Directive – Please reproduce the text of the data without changes, from its very beginning through the line containing "en Manresa y", inclusive, and leave the pictures out of your answer.

(Saved entries)
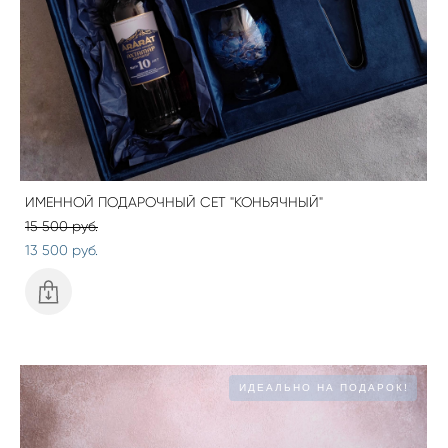
ИМЕННОЙ ПОДАРОЧНЫЙ СЕТ "КОНЬЯЧНЫЙ"
15 500 pуб.
13 500 pуб.
ИДЕАЛЬНО НА ПОДАРОК!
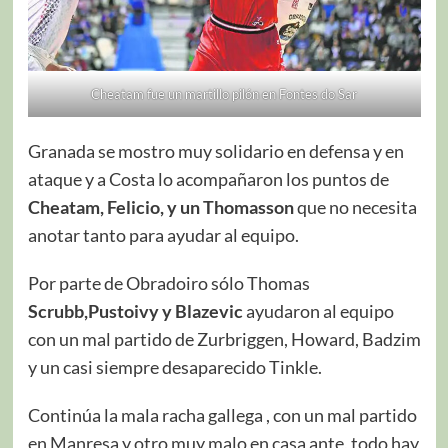
Cheatam fue un martillo pilón en Fontes do Sar
Granada se mostro muy solidario en defensa y en
ataque y a Costa lo acompañaron los puntos de
Cheatam, Felicio, y un Thomasson
que no necesita
anotar tanto para ayudar al equipo.
Por parte de Obradoiro sólo Thomas
Scrubb,Pustoivy y Blazevic
ayudaron al equipo
con un mal partido de Zurbriggen, Howard, Badzim
y un casi siempre desaparecido Tinkle.
Continúa la mala racha gallega , con un mal partido
en Manresa y otro muy malo en casa ante, todo hay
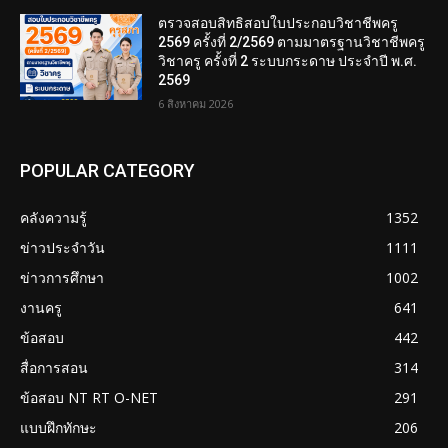
ตรวจสอบสิทธิสอบใบประกอบวิชาชีพครู
2569 ครั้งที่ 2/2569 ตามมาตรฐานวิชาชีพครู
วิชาครู ครั้งที่ 2 ระบบกระดาษ ประจำปี พ.ศ.
2569
6 สิงหาคม 2026
POPULAR CATEGORY
คลังความรู้
1352
ข่าวประจำวัน
1111
ข่าวการศึกษา
1002
งานครู
641
ข้อสอบ
442
สื่อการสอน
314
ข้อสอบ NT RT O-NET
291
แบบฝึกทักษะ
206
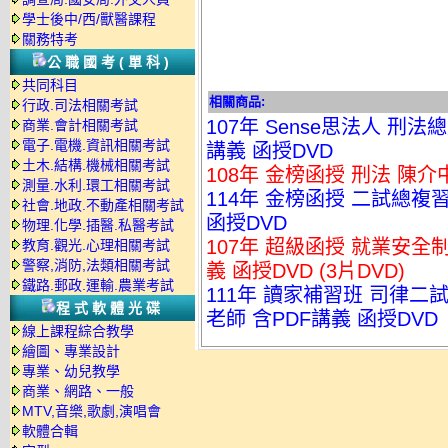
學士後中/西/獸醫課程
關務特考
公職國考(單科)
共同科目
相關商品:
行政.司法相關考試
107年 Sense思法人 刑
商業.會計相關考試
電子.電機.資訊相關考試
講義 函授DVD
土木.結構.機械相關考試
108年 金榜函授 刑法 陳介中
測量.水利.環工相關考試
114年 金榜函授 二試總複習
社會.地政.不動產相關考試
函授DVD
物理.化學.插醫.私醫考試
107年 超級函授 就業安全制
教育.觀光.心理相關考試
警察,消防,法類相關考試
義 函授DVD (3片DVD)
鐵路.郵政.運輸.農業考試
111年 讀家補習班 司律二試
程式軟體光碟
老師 含PDF講義 函授DVD
線上課程綜合教學
繪圖、專業設計
專業、幼兒教學
商業、網路、一般
MTV,音樂,歌劇,演唱會
軟體合輯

Answer box –
ИМЕННОЙ ПОДАРОЧНЫЙ СЕТ "КОНЬЯЧНЫЙ"
15 500 pуб.
13 500 pуб.
ИДЕАЛЬНО НА ПОДАРОК!
Cheatam fue un martillo pilón en Fontes do Sar
Granada se mostro muy solidario en defensa y en
ataque y a Costa lo acompañaron los puntos de
Cheatam, Felicio, y un Thomasson
que no necesita
anotar tanto para ayudar al equipo.
Por parte de Obradoiro sólo Thomas
Scrubb,Pustoivy y Blazevic
ayudaron al equipo
con un mal partido de Zurbriggen, Howard, Badzim
y un casi siempre desaparecido Tinkle.
Continúa la mala racha gallega , con un mal partido
en Manresa y otro muy malo en casa ante, todo hay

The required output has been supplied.